Refactor access to URL.openConnection into some interface with two strategies, one JDK-based and one HttpClient-based. Make the JDK-based one the default to avoid the dependency on HttpClient. Turn the the HttpClient-based strategy on, if proxy.{user,password} properties are set or have a proxy.connectionStrategyClass=... setting.
I'm using ceylon version 1.2.0 (A Series Of Unlikely Explanations)
on Kubuntu 14.04 behind a ntlm proxy.
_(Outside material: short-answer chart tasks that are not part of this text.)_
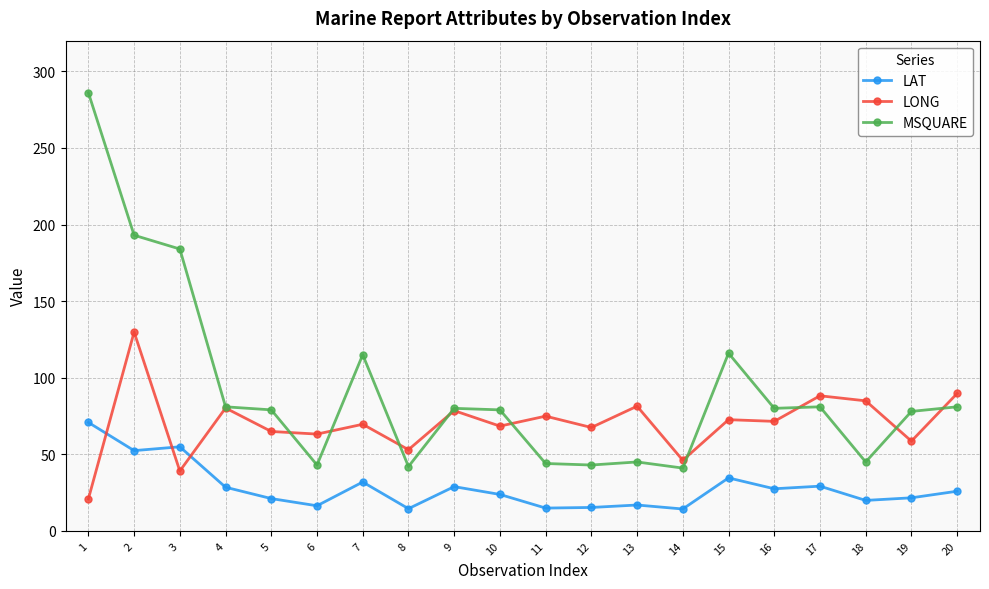

Which series has the largest total across all categories?

MSQUARE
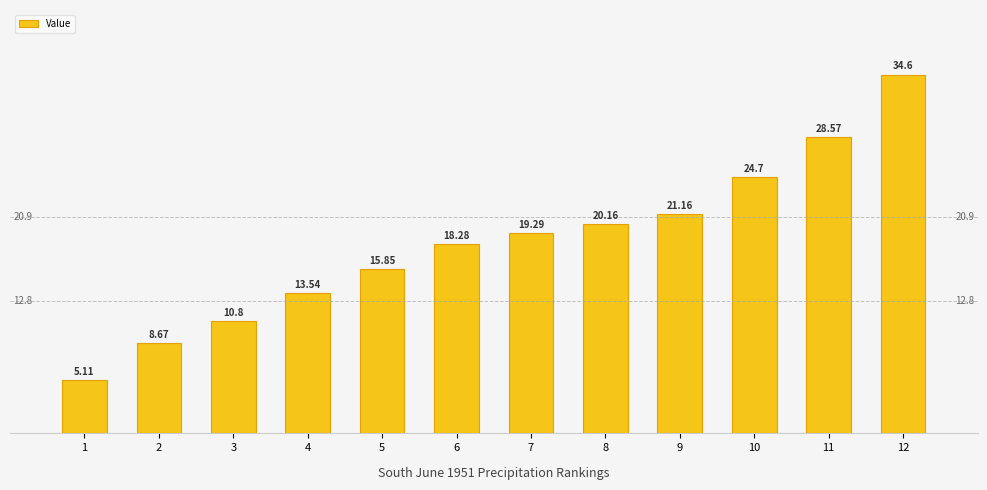

Is it true that the value at 9 is 11.7?

False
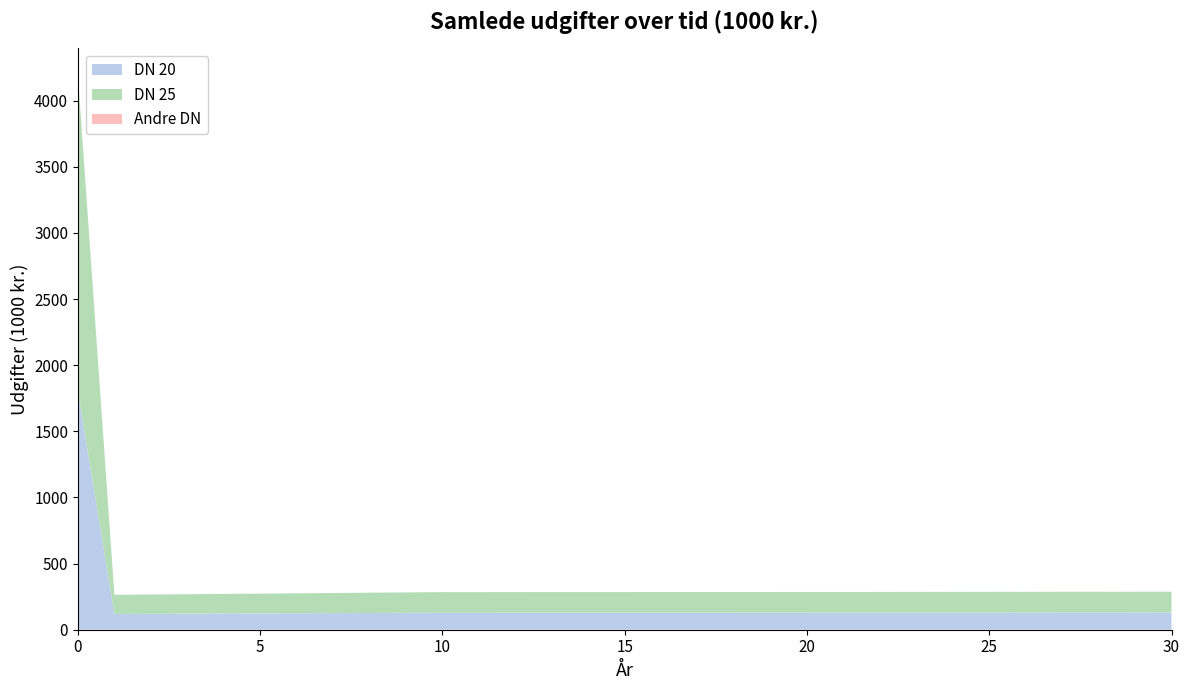

Reading left to right, transcribe all the data shown in this chart.

DN 20: 0=1799.5	1=118.9	2=119.9	3=120.9	4=121.9	5=122.9	6=123.9	7=124.9	8=125.9	9=126.9	10=127.9	11=128.0	12=128.0	13=128.1	14=128.1	15=128.2	16=128.2	17=128.3	18=128.3	19=128.4	20=128.4	21=128.5	22=128.6	23=128.7	24=128.7	25=128.8	26=128.9	27=129.0	28=129.1	29=129.2	30=129.3
DN 25: 0=2386.9	1=144.8	2=146.0	3=147.2	4=148.5	5=149.7	6=150.9	7=152.2	8=153.4	9=154.6	10=155.8	11=155.9	12=156.0	13=156.0	14=156.1	15=156.2	16=156.2	17=156.3	18=156.4	19=156.4	20=156.5	21=156.6	22=156.7	23=156.8	24=156.9	25=157.0	26=157.2	27=157.3	28=157.4	29=157.5	30=157.6
Sum: 0=4186.4	1=263.7	2=265.9	3=268.1	4=270.3	5=272.6	6=274.8	7=277.0	8=279.3	9=281.5	10=283.7	11=283.9	12=284.0	13=284.1	14=284.2	15=284.3	16=284.4	17=284.6	18=284.7	19=284.8	20=284.9	21=285.1	22=285.3	23=285.5	24=285.7	25=285.9	26=286.1	27=286.3	28=286.5	29=286.7	30=286.9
I have a cntlm version running in linux.
Finding the proxy discusssion, I added to ~/.ceylon/config
:
# define a proxy for accessing the network
[proxy]
host=localhost
port=3128
But I cannot access http://repo1.maven.org/maven2/. A typical error message is:
Warning: Failed downloading org/apache/spark/spark-core_2.10/1.2.1/spark-core_2.10-1.2.1.pom from http://repo1.maven.org/maven2/. Reason:
org.eclipse.aether.transfer.ArtifactTransferException: Could not transfer artifact org.apache.spark:spark-core_2.10:pom:1.2.1 from/to central (http://repo1.maven.org/maven2): Error transferring file: Connection refused from http://repo1.maven.org/maven2/org/apache/spark/spark-core_2.10/1.2.1/spark-core_2.10-1.2.1.pom
/disk2/hb55683/work/DistributedArchitecture/CEYOLN/interop-java/source/com/example/interop/module.ceylon:22: error: cannot find module artifact org.apache.spark:spark-core_2.10-1.2.1(.car|.jar)
However, wget
works with cntlm
:
get http://repo1.maven.org/maven2/org/apache/spark/spark-core_2.10/1.2.1/spark-core_2.10-1.2.1.pom
--2015-11-06 13:38:26-- http://repo1.maven.org/maven2/org/apache/spark/spark-core_2.10/1.2.1/spark-core_2.10-1.2.1.pom
Connecting to 127.0.0.1:3128... connected.
Proxy request sent, awaiting response... 200 OK
Length: 18595 (18K) [text/xml]
Saving to: ‘spark-core_2.10-1.2.1.pom’
100%[====================================================================================================================>] 18,595 --.-K/s in 0.02s
2015-11-06 13:38:26 (1.03 MB/s) - ‘spark-core_2.10-1.2.1.pom’ saved [18595/18595]
Suggestions welcome.
@josephwinston Maven has its own proxies that I think you'll need to configure, see here for more info: https://maven.apache.org/guides/mini/guide-proxies.html
My ~/.m2/settings.xml are in place and work for maven.
Could you try and see what happens when you specifically point Ceylon to that file by adding --aether:/path/to/settings.xml
to the command line while compiling?
The URL/Dav content stores should support accessing the net via a proxy. We should also support proxy authentication.